◆ What you need to do ◆
Pull out each line of the data below that contains the string "with".

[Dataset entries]
# # # # #

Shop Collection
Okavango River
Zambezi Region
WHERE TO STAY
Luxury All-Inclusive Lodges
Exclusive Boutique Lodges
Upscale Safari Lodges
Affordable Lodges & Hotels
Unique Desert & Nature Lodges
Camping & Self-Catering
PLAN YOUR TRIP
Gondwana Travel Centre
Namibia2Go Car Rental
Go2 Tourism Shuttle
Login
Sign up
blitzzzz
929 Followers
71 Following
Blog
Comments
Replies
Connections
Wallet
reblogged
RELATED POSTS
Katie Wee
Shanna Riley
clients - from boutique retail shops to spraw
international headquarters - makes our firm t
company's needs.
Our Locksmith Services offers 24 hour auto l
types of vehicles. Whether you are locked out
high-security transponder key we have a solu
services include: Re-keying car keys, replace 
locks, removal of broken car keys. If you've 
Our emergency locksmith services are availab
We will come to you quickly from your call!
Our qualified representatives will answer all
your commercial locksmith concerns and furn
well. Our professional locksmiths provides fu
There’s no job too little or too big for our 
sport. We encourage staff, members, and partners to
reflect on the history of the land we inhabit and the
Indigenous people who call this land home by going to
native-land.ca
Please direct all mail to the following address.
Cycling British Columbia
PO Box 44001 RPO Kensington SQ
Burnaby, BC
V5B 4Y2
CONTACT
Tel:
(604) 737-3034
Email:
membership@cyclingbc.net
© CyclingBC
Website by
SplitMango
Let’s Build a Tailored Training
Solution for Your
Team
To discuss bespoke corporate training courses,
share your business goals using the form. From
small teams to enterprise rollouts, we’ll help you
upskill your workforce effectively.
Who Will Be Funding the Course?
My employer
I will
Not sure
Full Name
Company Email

# # # # #

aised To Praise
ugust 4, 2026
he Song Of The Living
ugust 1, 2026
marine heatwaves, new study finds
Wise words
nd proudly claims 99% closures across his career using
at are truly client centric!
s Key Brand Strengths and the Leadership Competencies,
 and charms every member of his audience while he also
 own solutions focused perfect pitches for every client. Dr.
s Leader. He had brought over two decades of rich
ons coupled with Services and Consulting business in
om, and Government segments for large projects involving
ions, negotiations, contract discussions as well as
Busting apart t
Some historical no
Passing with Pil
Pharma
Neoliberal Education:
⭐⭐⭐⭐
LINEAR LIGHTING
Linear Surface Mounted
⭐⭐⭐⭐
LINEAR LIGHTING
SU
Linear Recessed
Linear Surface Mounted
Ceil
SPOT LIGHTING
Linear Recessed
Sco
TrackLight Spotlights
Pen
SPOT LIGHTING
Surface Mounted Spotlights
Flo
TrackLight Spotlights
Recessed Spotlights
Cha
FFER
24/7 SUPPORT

# # # # #

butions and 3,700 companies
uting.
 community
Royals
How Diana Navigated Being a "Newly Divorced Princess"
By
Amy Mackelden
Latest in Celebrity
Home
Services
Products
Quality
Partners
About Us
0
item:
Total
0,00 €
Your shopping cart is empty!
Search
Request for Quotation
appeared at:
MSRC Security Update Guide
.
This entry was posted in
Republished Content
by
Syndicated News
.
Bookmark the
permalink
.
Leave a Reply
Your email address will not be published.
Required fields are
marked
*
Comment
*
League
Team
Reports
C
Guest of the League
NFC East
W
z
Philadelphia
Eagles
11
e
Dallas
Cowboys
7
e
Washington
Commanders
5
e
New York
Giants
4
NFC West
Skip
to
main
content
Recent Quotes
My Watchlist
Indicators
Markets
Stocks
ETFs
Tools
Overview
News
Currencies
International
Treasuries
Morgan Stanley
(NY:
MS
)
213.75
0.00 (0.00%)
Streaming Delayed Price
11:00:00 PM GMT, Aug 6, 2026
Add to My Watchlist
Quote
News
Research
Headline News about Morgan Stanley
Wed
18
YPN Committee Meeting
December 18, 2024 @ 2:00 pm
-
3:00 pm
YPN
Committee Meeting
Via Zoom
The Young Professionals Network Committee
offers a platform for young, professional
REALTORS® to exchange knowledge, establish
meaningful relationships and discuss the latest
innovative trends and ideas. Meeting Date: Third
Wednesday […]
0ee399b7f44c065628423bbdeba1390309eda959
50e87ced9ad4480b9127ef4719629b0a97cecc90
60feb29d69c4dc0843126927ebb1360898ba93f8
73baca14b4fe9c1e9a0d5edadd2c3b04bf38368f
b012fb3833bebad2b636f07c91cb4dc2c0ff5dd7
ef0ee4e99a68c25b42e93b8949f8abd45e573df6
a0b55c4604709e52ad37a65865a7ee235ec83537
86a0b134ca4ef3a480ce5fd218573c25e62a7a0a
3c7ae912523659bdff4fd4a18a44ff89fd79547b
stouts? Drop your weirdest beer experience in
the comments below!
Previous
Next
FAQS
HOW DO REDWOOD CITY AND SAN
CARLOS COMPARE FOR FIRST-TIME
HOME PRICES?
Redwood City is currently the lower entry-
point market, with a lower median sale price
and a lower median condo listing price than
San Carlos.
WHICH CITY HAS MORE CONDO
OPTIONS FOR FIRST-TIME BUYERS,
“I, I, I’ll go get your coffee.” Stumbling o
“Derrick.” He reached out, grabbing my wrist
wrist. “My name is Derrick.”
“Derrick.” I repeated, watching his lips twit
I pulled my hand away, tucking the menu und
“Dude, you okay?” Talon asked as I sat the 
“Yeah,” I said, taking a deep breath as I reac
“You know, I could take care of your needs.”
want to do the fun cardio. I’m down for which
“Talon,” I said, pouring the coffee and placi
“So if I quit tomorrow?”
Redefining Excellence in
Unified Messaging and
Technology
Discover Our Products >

# # # # #

◆ Output below ◆
ons coupled with Services and Consulting business in
Passing with Pil
point market, with a lower median sale price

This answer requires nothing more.